Data for review.
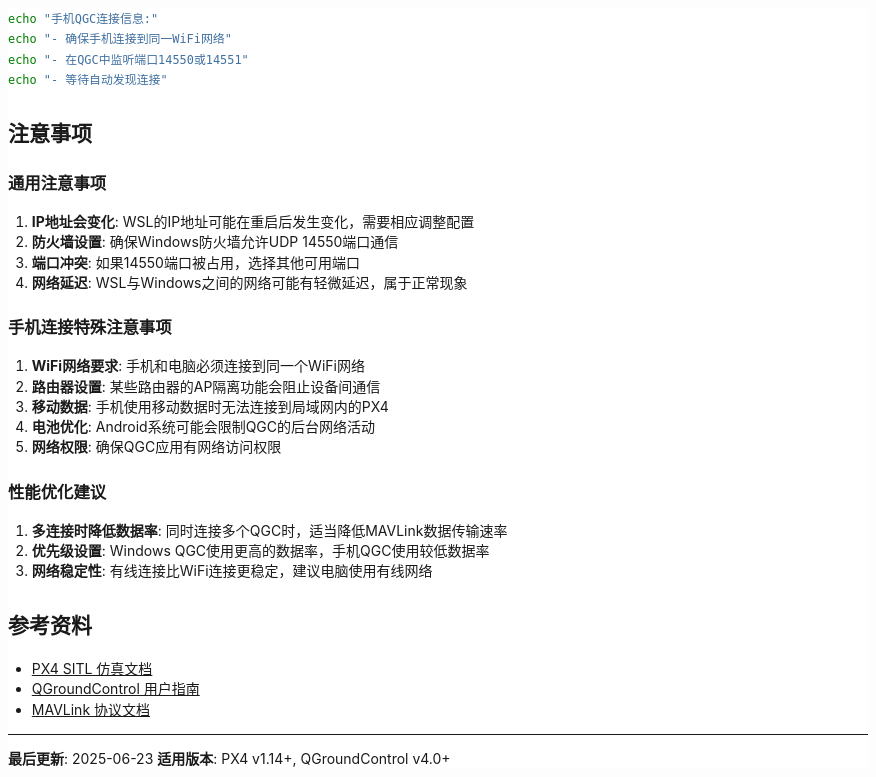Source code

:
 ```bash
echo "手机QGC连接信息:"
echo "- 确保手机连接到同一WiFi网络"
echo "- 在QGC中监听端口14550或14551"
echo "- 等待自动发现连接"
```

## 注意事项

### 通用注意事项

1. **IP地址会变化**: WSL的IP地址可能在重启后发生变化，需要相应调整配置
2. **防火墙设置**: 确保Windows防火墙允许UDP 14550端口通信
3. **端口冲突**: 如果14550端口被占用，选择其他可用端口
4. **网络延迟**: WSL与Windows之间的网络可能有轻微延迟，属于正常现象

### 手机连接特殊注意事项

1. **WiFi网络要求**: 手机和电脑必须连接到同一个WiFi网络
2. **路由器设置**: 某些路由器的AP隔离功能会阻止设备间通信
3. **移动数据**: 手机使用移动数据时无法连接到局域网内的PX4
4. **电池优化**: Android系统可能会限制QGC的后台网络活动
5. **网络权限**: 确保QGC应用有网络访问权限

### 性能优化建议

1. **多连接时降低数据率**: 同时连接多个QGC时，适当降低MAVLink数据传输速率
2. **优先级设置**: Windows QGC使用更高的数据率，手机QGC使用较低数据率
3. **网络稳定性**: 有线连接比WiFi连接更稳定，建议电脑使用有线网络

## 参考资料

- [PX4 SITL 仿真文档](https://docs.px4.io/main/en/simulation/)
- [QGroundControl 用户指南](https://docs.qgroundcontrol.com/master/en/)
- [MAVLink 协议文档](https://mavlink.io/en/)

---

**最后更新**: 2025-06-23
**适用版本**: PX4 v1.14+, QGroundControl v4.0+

What to work on. Pictures should be left out when the records above are restated exactly.

Task answer.
Source code

:
 ```bash
echo "手机QGC连接信息:"
echo "- 确保手机连接到同一WiFi网络"
echo "- 在QGC中监听端口14550或14551"
echo "- 等待自动发现连接"
```

## 注意事项

### 通用注意事项

1. **IP地址会变化**: WSL的IP地址可能在重启后发生变化，需要相应调整配置
2. **防火墙设置**: 确保Windows防火墙允许UDP 14550端口通信
3. **端口冲突**: 如果14550端口被占用，选择其他可用端口
4. **网络延迟**: WSL与Windows之间的网络可能有轻微延迟，属于正常现象

### 手机连接特殊注意事项

1. **WiFi网络要求**: 手机和电脑必须连接到同一个WiFi网络
2. **路由器设置**: 某些路由器的AP隔离功能会阻止设备间通信
3. **移动数据**: 手机使用移动数据时无法连接到局域网内的PX4
4. **电池优化**: Android系统可能会限制QGC的后台网络活动
5. **网络权限**: 确保QGC应用有网络访问权限

### 性能优化建议

1. **多连接时降低数据率**: 同时连接多个QGC时，适当降低MAVLink数据传输速率
2. **优先级设置**: Windows QGC使用更高的数据率，手机QGC使用较低数据率
3. **网络稳定性**: 有线连接比WiFi连接更稳定，建议电脑使用有线网络

## 参考资料

- [PX4 SITL 仿真文档](https://docs.px4.io/main/en/simulation/)
- [QGroundControl 用户指南](https://docs.qgroundcontrol.com/master/en/)
- [MAVLink 协议文档](https://mavlink.io/en/)

---

**最后更新**: 2025-06-23
**适用版本**: PX4 v1.14+, QGroundControl v4.0+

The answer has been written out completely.